__Your task__
How many lines in the records below contain the word "True"? Reply with the number alone.
(Data extracts)
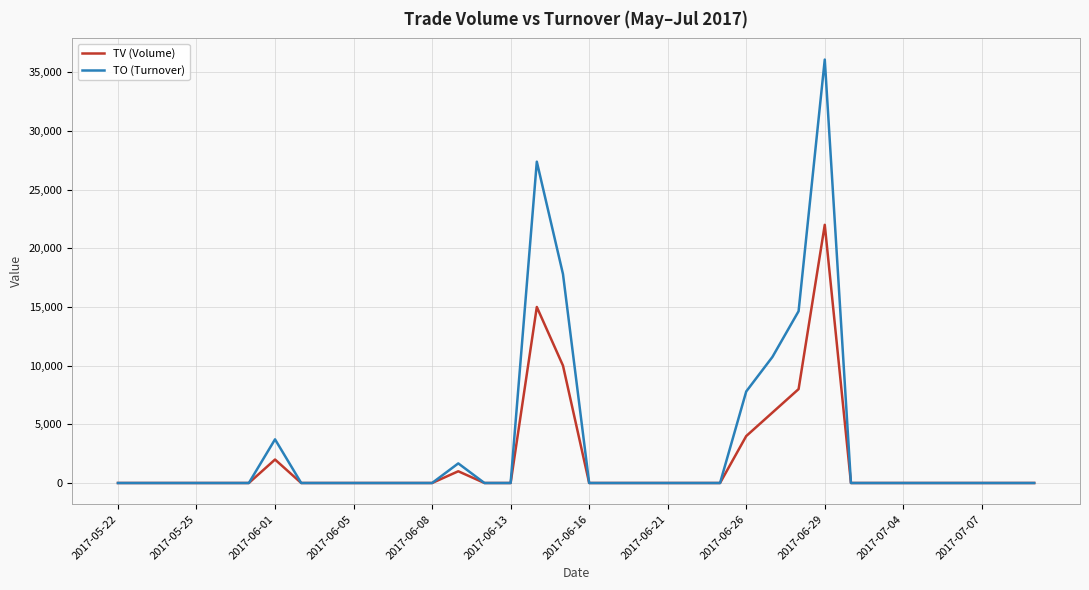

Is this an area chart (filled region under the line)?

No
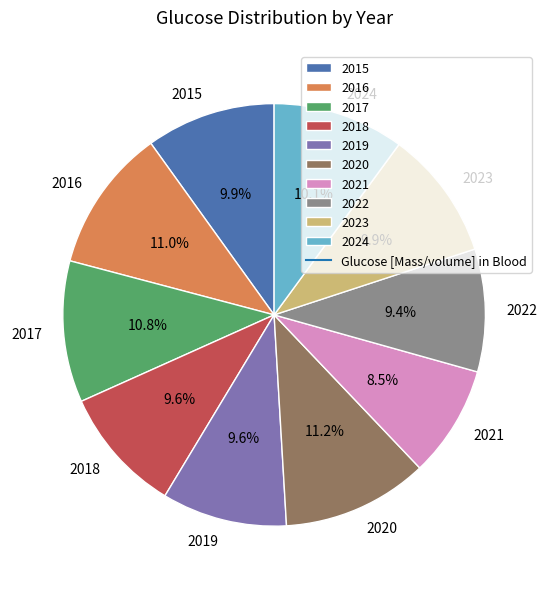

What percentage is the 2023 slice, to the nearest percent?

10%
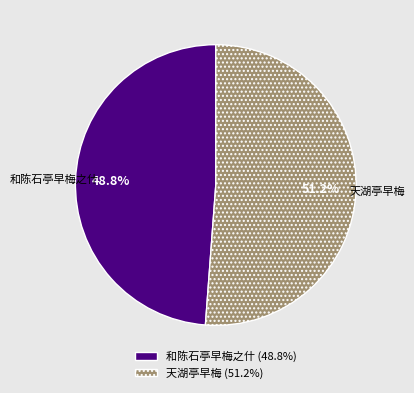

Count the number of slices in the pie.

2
(End Data extracts)
(Data extracts)
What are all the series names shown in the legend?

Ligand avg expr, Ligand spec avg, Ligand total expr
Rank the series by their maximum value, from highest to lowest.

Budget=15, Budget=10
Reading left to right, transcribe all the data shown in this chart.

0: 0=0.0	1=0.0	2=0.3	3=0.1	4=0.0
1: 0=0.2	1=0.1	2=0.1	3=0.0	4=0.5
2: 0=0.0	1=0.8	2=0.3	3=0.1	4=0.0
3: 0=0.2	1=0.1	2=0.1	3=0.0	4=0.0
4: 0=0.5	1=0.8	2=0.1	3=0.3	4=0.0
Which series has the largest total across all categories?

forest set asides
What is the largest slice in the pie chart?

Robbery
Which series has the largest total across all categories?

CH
(End Data extracts)
(Data extracts)
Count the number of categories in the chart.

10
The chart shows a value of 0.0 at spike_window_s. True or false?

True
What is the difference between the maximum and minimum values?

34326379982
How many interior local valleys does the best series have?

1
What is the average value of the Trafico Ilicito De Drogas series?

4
(End Data extracts)
__Answer below__
2